## The data
========
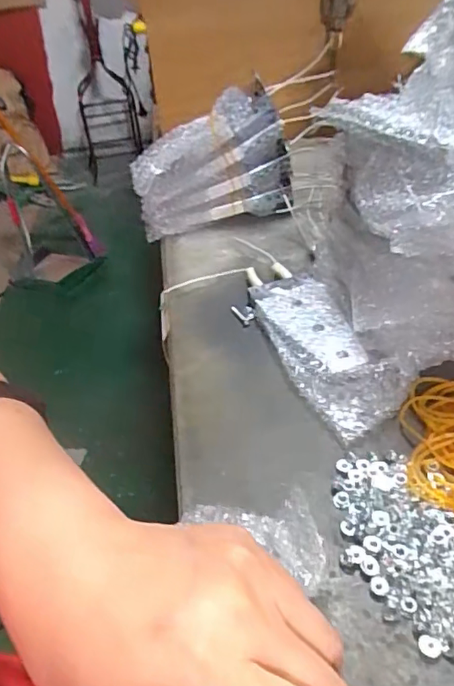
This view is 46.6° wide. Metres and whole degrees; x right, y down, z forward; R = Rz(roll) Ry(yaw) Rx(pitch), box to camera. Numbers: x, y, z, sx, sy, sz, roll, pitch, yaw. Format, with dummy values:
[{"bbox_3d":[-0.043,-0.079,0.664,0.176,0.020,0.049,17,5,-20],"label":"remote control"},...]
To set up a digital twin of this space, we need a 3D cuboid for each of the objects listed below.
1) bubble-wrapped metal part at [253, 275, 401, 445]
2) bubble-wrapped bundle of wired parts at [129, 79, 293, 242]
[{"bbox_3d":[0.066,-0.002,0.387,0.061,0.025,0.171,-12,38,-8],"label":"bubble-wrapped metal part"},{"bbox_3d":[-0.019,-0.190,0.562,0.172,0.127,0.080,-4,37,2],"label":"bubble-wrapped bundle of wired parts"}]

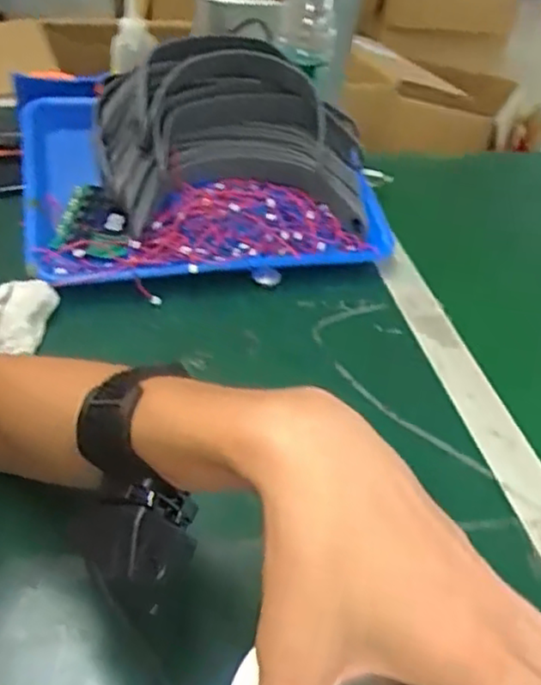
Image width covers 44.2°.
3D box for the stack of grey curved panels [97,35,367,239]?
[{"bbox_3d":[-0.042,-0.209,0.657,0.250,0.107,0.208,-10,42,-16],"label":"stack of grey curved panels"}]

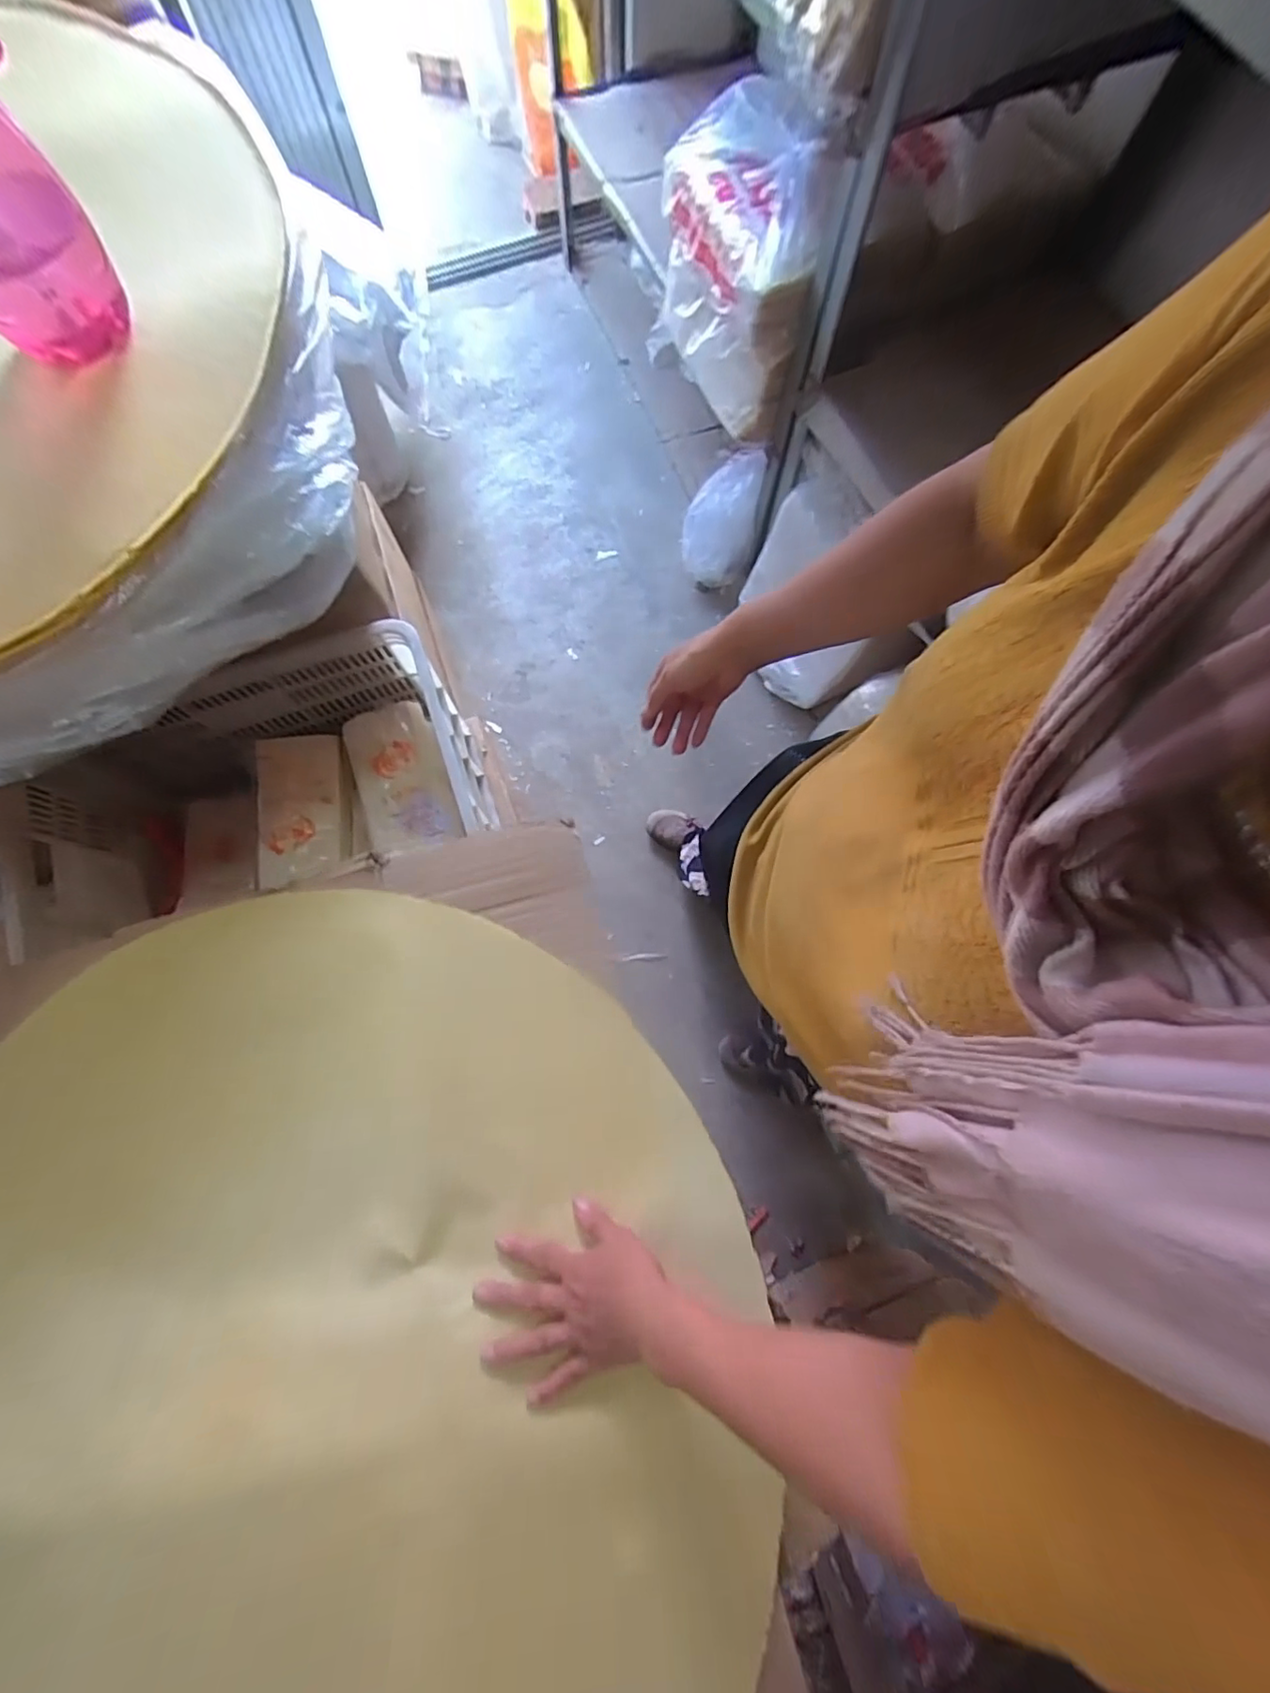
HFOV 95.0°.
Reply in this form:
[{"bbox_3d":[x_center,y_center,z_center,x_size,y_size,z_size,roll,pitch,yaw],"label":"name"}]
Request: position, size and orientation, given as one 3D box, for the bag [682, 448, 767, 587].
========
## Brief
Write the records out in full, word for word; leave every picture behind.

## Solution to this problem
This view is 46.6° wide. Metres and whole degrees; x right, y down, z forward; R = Rz(roll) Ry(yaw) Rx(pitch), box to camera. Numbers: x, y, z, sx, sy, sz, roll, pitch, yaw. Format, with dummy values:
[{"bbox_3d":[-0.043,-0.079,0.664,0.176,0.020,0.049,17,5,-20],"label":"remote control"},...]
To set up a digital twin of this space, we need a 3D cuboid for each of the objects listed below.
1) bubble-wrapped metal part at [253, 275, 401, 445]
2) bubble-wrapped bundle of wired parts at [129, 79, 293, 242]
[{"bbox_3d":[0.066,-0.002,0.387,0.061,0.025,0.171,-12,38,-8],"label":"bubble-wrapped metal part"},{"bbox_3d":[-0.019,-0.190,0.562,0.172,0.127,0.080,-4,37,2],"label":"bubble-wrapped bundle of wired parts"}]

Image width covers 44.2°.
3D box for the stack of grey curved panels [97,35,367,239]?
[{"bbox_3d":[-0.042,-0.209,0.657,0.250,0.107,0.208,-10,42,-16],"label":"stack of grey curved panels"}]

HFOV 95.0°.
Reply in this form:
[{"bbox_3d":[x_center,y_center,z_center,x_size,y_size,z_size,roll,pitch,yaw],"label":"name"}]
Request: position, size and orientation, given as one 3D box, for the bag [682, 448, 767, 587].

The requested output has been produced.